We can’t get enough of salt. It’s prevalent in the obvious foods like potato chips, fast food, and cheesy pizza, and even gourmet chefs use hearty pinches in every dish that they make. So it really isn’t that surprising that, as a nation, we’re consuming too much sodium. According to a recent four-nation study by the World Health Organization, which polled 16,000 people in the United States, U.K., France, and Mexico, only .5 percent of participants had enough potassium and didn’t overdo the recommended daily sodium intake.
WHO guidelines recommend consuming 2,000 milligrams of sodium and 3,510 milligrams of potassium daily. To put that in perspective, a Chipotle carnitas burrito tips the scale at 2,390 milligrams of sodium. According to the survey, the worst offender is the U.K., which had .1 percent of compliance with potassium and sodium guidelines. The U.S. participants had .3 percent compliance. These results sound pretty scary, but another team of scientists is calling WHO out on its impossible guidelines. After all, that’s less than a teaspoon of salt per day.

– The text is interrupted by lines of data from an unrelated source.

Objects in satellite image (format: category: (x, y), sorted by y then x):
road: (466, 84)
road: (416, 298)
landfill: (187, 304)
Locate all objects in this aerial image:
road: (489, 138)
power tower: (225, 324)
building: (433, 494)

"The problem is that sodium and potassium are found in many of the same foods," Dr. Adam Drewnowski, a professor of epidemiology who directs the Center for Public Health Nutrition at the School of Public Health at the University of Washington, told Science Daily. "Milk has sodium in it, so if you want to reduce your sodium intake you can drink less milk. But milk also has potassium, so if you want to increase your potassium intake, you have to drink more milk. So you cannot have a recommendation that tells you to reduce the amount of sodium you eat by two thirds and to double the amount of potassium you take in."
Sounds like a real catch-22. However, increasing your potassium intake while reducing your salt intake even moderately couldn’t do any harm (and will also significantly lower your chances of heart disease).